• TEXT PASSAGE:
Bo Geens

Personal information
- Date of birth: 10 August 1995 (age 30)
- Place of birth: Mechelen, Belgium
- Height: 1.83 m (6 ft 0 in)
- Position: Goalkeeper

Team information
- Current team: KSC City Pirates
- Number: 20

Youth career
- 0000–2013: Lokeren

Senior career*
- Years: Team / Apps / (Gls)
- 2013–2018: Lokeren / 0 / (0)
- 2016–2017: → MVV (loan) / 42 / (0)
- 2018–2020: Lierse / 16 / (0)
- 2019: → Eendracht Aalst (loan) / 10 / (0)
- 2020–2021: TOP Oss / 38 / (0)
- 2021–2022: Excelsior / 1 / (0)
- 2022–2023: Wezel Sport / 19 / (0)
- 2023–: KSC City Pirates / 36 / (0)

International career
- 2014: Belgium U19 / 2 / (0)

= Bo Geens =

Belgian footballer (born 1995)

Bo Geens (born 10 August 1995) is a Belgian footballer who plays as a goalkeeper for KSC City Pirates.

• DATA FOR REVIEW:

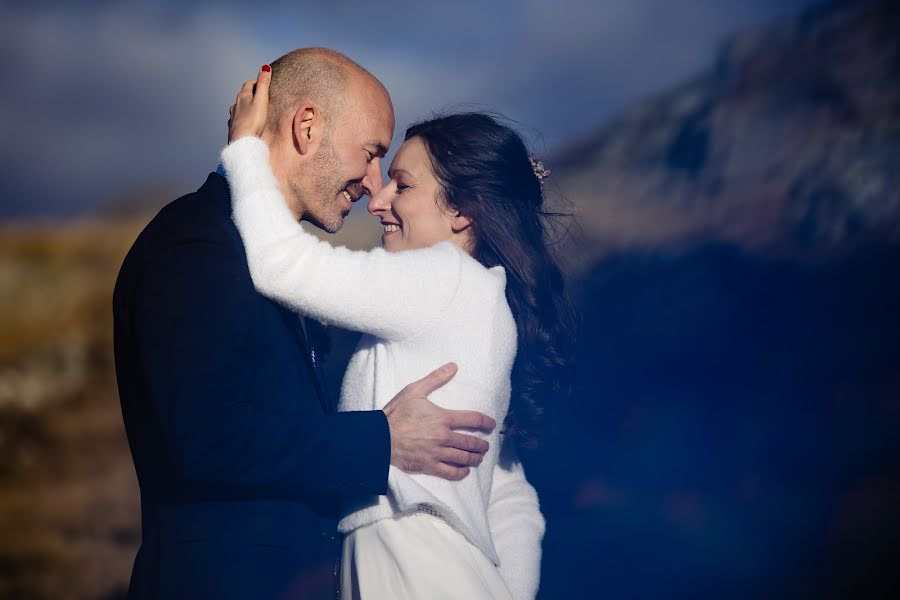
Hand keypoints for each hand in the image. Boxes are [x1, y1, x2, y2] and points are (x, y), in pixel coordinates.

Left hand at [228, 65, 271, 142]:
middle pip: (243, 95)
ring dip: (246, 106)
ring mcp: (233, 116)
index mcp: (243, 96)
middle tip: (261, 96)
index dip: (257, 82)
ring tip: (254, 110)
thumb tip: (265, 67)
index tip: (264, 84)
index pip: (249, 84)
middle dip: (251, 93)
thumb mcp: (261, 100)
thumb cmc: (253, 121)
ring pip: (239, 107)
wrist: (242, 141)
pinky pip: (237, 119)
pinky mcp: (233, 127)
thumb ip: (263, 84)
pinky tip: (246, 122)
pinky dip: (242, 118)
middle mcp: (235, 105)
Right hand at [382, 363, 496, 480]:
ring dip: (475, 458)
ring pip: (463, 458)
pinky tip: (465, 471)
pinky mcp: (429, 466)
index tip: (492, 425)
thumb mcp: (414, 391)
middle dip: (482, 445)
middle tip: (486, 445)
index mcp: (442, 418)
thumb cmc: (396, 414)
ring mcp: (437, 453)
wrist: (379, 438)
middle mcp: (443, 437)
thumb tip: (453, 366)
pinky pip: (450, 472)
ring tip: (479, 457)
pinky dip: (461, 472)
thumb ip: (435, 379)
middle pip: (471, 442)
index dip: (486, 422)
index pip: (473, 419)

• ASSIGNED TASK 1: Decide whether each statement agrees with the Bo Geens profile: (a) he was born in Mechelen, (b) he wears number 10 for his current team, (c) he scored for Belgium U19. For each, answer yes or no and quote the words that decide it.
• ASSIGNED TASK 2: How tall is the player in the Bo Geens profile?
• ASSIGNED TASK 3: Retype the Bo Geens profile from "- 2013–2018: Lokeren" up to and including "Pirates / 36 / (0)".
None of the entries are needed to do the work on the Bo Geens profile.

• FINAL ANSWER 1:
(a) Yes: "Place of birth: Mechelen, Belgium"
(b) No: "Number: 20"
(c) No: "2014: Belgium U19 / 2 / (0)"

• FINAL ANSWER 2: 1.83 m (6 ft 0 in)

• FINAL ANSWER 3:
- 2013–2018: Lokeren / 0 / (0)
- 2016–2017: → MVV (loan) / 42 / (0)
- 2018–2020: Lierse / 16 / (0)
- 2019: → Eendracht Aalst (loan) / 10 / (0)
- 2020–2021: TOP Oss / 38 / (0)
- 2021–2022: Excelsior / 1 / (0)
- 2022–2023: Wezel Sport / 19 / (0)
- 2023–: KSC City Pirates / 36 / (0)